I’d like to invite you to listen to silence and participate in stillness. It’s there, within, under, and around all the noise.
As you become more conscious of silence and stillness, you’ll become aware of spaciousness, a feeling of calm and quiet even in the midst of chaos.
How do you find it? Here are a few suggestions.
Close your eyes and really listen. There’s more to hear than you think. Listen to it all; hear it all. And then hear beyond it all. What’s there? How does it sound?
As you become more attuned to silence and stillness, you’ll notice how much more you’re hearing — birdsong and breezes, the sound of a lawn mower or a refrigerator motor, even your own beating heart and growling stomach. And through it all, deep, strong silence.

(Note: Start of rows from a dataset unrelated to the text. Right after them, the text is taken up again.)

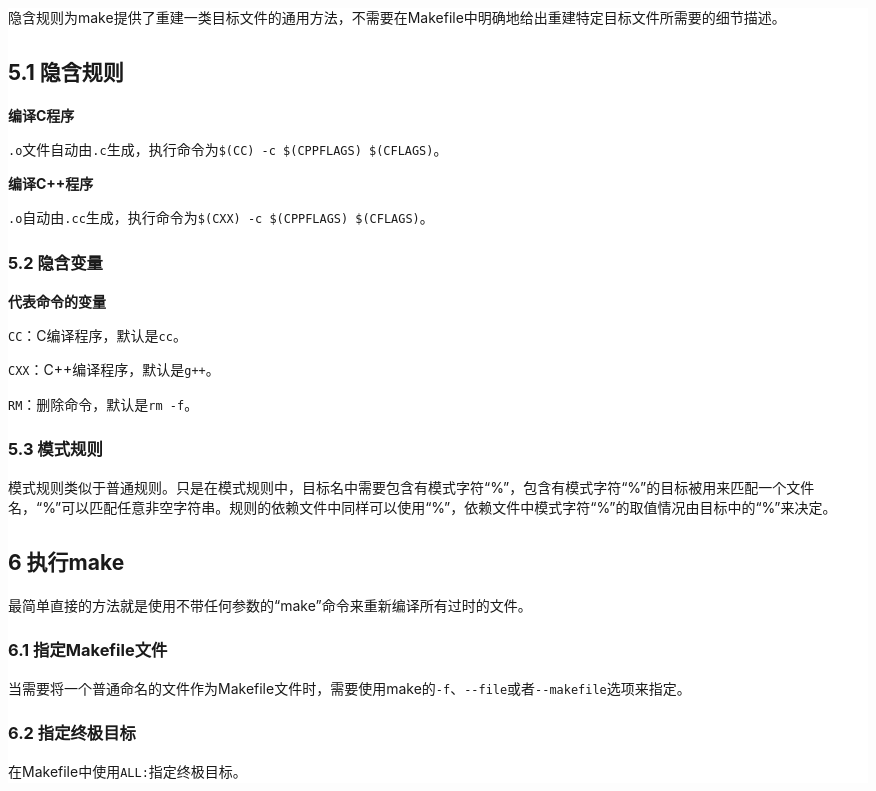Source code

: 隐含规则为make提供了重建一类目标文件的通用方法，不需要在Makefile中明确地给出重建特定目标文件所需要的细节描述。

## 5.1 隐含规则

**编译C程序**

`.o`文件自动由`.c`生成，执行命令为`$(CC) -c $(CPPFLAGS) $(CFLAGS)`。

**编译C++程序**

`.o`自动由`.cc`生成，执行命令为`$(CXX) -c $(CPPFLAGS) $(CFLAGS)`。

### 5.2 隐含变量

**代表命令的变量**

`CC`：C编译程序，默认是`cc`。

`CXX`：C++编译程序，默认是`g++`。

`RM`：删除命令，默认是`rm -f`。

### 5.3 模式规则

模式规则类似于普通规则。只是在模式规则中，目标名中需要包含有模式字符“%”，包含有模式字符“%”的目标被用来匹配一个文件名，“%”可以匹配任意非空字符串。规则的依赖文件中同样可以使用“%”，依赖文件中模式字符“%”的取值情况由目标中的“%”来决定。

## 6 执行make

最简单直接的方法就是使用不带任何参数的“make”命令来重新编译所有过时的文件。

### 6.1 指定Makefile文件

当需要将一个普通命名的文件作为Makefile文件时，需要使用make的`-f`、`--file`或者`--makefile`选项来指定。

### 6.2 指定终极目标

在Makefile中使用`ALL:`指定终极目标。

Meditation reveals silence and stillness inside yourself, where you can begin to reclaim your natural groundedness.
Just as when you listen to external noises and hear silence underneath, so you can turn inside and listen to your thoughts and emotions. What’s underneath them? How does it feel?
When you become aware of stillness and silence behind your thoughts and emotions, you’ll find it easier to just be with those thoughts and emotions. From the groundedness of silence, you’ll have less and less desire to change how you feel.
Like most of my clients, you’re probably a champion multi-tasker.
Stop. Experience one thing at a time; don’t drown your perceptions with noise from all directions.
When you take a walk, just walk — experience what you see, feel, smell, hear. When you sit down to dinner, just eat — experience what you taste, see, smell, chew.
Your physical, tactile experience of life is grounded in stillness. As you allow yourself to experience, fully experience without reading a book or watching TV (or whatever your multitask of choice may be), you’ll feel yourself standing in that vast, still silence.
You’ve almost certainly had your own experiences of silence and stillness. Remember them — remember what they felt like and what you were doing at the time.
One client wrote to me last New Year’s Day. Taking an early-morning walk on the beach, she’d experienced a deep sense of silence, stillness, and joy — even though the waves were crashing, the wind was blowing, and the birds were waking up and singing their morning chorale. She was a little baffled by how she could experience silence in the midst of all that noise, stillness in the midst of all that motion — but she also knew it was very real.
While you can’t recreate an experience, you can use the memory as a reminder of the constant presence of stillness and silence.
Who is it — what is it — that experiences silence and stillness?
“In the attitude of silence the soul finds the path in a clearer light, and what is elusive and deceptive resolves itself into crystal clearness. Our life is a long and arduous quest after Truth.” Mohandas (Mahatma) Gandhi, 1869-1948, political and spiritual leader of India whose non-violent resistance movement led to India’s independence.